[Stored records]
....

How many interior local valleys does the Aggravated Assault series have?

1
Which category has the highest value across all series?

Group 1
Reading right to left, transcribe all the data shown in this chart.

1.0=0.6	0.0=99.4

....

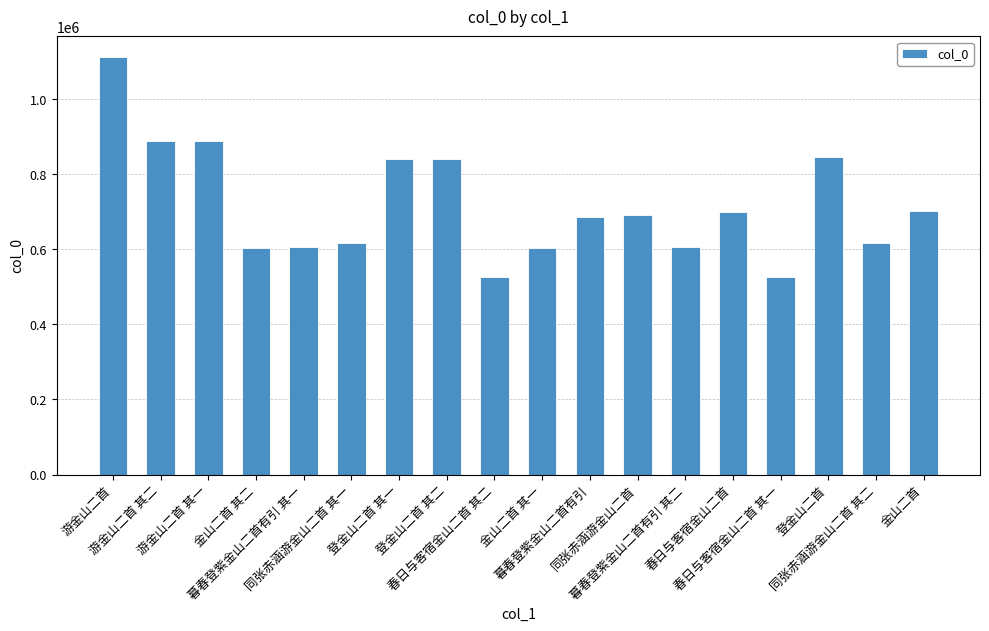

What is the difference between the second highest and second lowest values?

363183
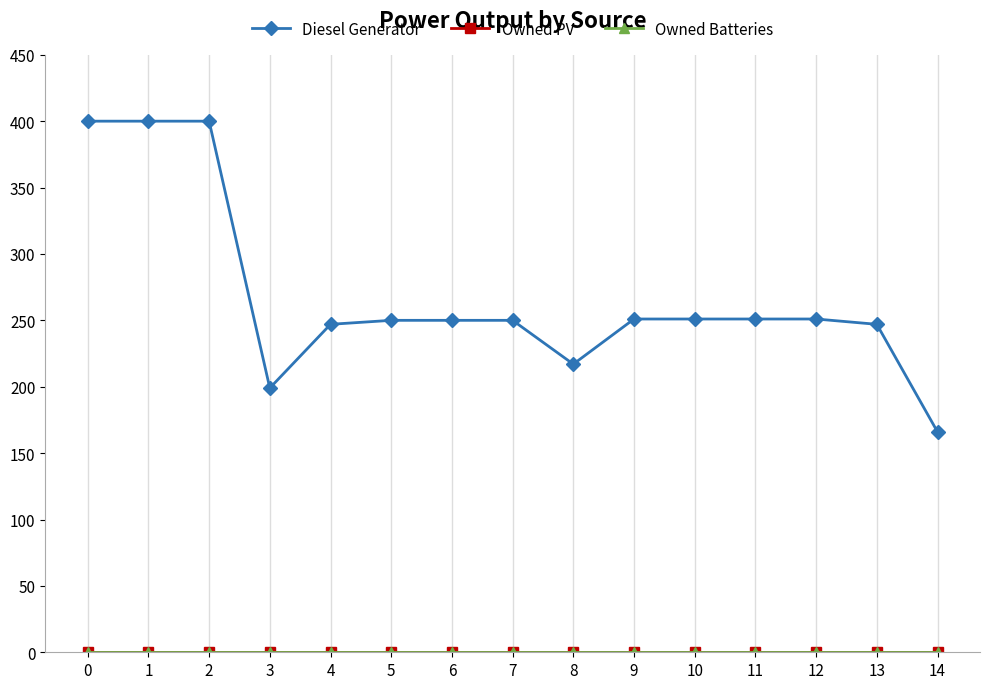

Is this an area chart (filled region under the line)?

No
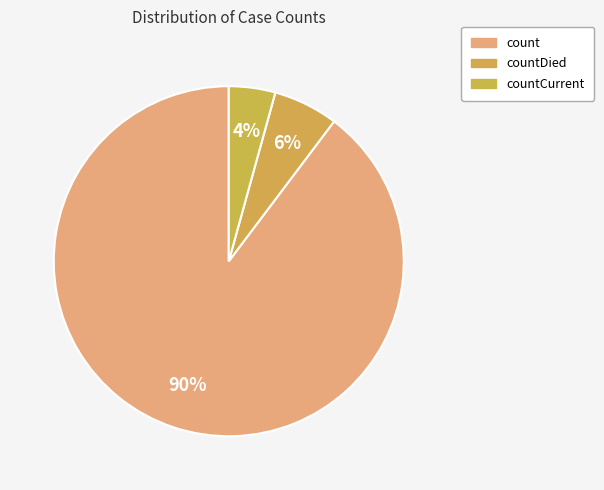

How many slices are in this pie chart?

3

....

_Goal of the exercise_.
Please pick out each line of the listing that contains the string "series", copying every such line in full.

_Task answer_.
How many interior local valleys does the Aggravated Assault series have?
Which category has the highest value across all series?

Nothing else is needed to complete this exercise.